In 1977, police with dogs forced out most of those who remained. The bulldozers followed. The department of community development, whose name could not have been more ironic, tore down houses, carved up tarred streets, and left the rubble. A few families held on until the very end, their homes standing like teeth in a broken mouth. 

It was during this time that Goldblatt rode into Fietas on his bicycle one Sunday morning, camera and tripod strapped to his back. 

“The demolitions had begun,” he later wrote. “Houses and shops that had been there a week ago were gone.”Goldblatt met community leader Ossie Docrat and told him how ashamed he felt to witness such destruction as a white South African. 

Docrat, whose family had lived there for three generations, replied with quiet dignity: “I feel as though my teeth are being pulled out one by one. I run my tongue over the spaces, and I try to remember the shape of what was there.”

That line stayed with me. It captures the slow violence of dispossession — not only the physical loss of a home, but the disorientation that follows, the attempt to remember what had been taken. 

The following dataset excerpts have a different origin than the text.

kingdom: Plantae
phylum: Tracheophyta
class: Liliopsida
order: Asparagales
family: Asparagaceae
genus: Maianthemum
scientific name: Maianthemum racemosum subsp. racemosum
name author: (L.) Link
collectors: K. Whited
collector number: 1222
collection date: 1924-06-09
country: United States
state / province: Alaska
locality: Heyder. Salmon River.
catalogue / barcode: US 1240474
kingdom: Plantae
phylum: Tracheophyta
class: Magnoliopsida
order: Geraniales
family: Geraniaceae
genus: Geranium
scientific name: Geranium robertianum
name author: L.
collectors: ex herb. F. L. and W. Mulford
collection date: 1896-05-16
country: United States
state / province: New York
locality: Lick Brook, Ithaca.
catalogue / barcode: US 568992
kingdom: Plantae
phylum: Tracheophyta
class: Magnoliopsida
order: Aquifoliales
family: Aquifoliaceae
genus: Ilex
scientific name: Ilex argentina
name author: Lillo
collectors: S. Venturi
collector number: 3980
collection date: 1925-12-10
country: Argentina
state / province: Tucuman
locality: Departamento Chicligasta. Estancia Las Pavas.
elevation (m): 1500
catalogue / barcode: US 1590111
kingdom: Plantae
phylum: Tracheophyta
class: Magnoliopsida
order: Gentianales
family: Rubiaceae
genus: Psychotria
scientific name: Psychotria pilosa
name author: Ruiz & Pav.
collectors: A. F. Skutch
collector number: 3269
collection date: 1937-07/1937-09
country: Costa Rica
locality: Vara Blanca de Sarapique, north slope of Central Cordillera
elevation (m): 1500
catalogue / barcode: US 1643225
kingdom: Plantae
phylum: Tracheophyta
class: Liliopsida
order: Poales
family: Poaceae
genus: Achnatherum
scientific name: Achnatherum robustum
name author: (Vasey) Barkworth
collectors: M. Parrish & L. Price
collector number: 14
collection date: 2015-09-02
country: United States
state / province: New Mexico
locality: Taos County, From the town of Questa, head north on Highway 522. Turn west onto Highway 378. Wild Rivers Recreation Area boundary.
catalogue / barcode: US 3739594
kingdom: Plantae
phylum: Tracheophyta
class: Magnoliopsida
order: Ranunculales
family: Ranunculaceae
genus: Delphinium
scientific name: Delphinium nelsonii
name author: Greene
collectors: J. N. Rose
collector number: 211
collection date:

In Goldblatt’s photographs, that loss is rendered visible: a butcher’s shop half-demolished yet still in use; a man framed in the doorway of his collapsing store; a row of houses gutted while, on either side, new homes for white residents rise from the dust. The contrasts are jarring but familiar, echoes of the many South African landscapes where inequality remains etched into the ground.

Goldblatt’s lens was never sentimental. He did not romanticise his subjects. Yet in these images of ruin, there is tenderness — an understanding of what it means to keep living amid erasure. 

Between 1949 and 2016, he watched Fietas transform from a thriving community into a wasteland, and then into something else again: a site of memory, haunted by what was once possible. 

The book and exhibition honour not only the photographer’s life’s work, but also the resilience of the people who refused to be defined by their dispossession. 

Looking at Goldblatt’s images, I kept thinking about the tenuousness of what we call home. It can be taken, dismantled, and rewritten by those with power. But it also endures in ways that can’t be legislated out of existence. Home is not just a structure; it is a story that keeps retelling itself through generations. The people of Fietas carried that story with them to Lenasia and beyond. They rebuilt what they could, and mourned what they lost.

The destruction of Fietas might have seemed final, yet in the persistence of memory there is always the possibility of life returning to a parched landscape. Goldblatt understood this. His photographs are acts of witnessing, but also of faith that by looking closely and remembering honestly, we might find a way to rebuild.

Leaving, I again thought about home — not as a possession but as a condition of being, a relationship to others and to a place. It is what apartheid tried to serve, and what we must learn to restore. 

Fragments of Fietas reminds us that to belong is both a right and a responsibility. It asks us to remember the ruins, not as relics of the past, but as mirrors held up to the present, urging us to protect the fragile, essential thing that is home.

Fragments of Fietas is on at Goodman Gallery in Johannesburg until 29 November.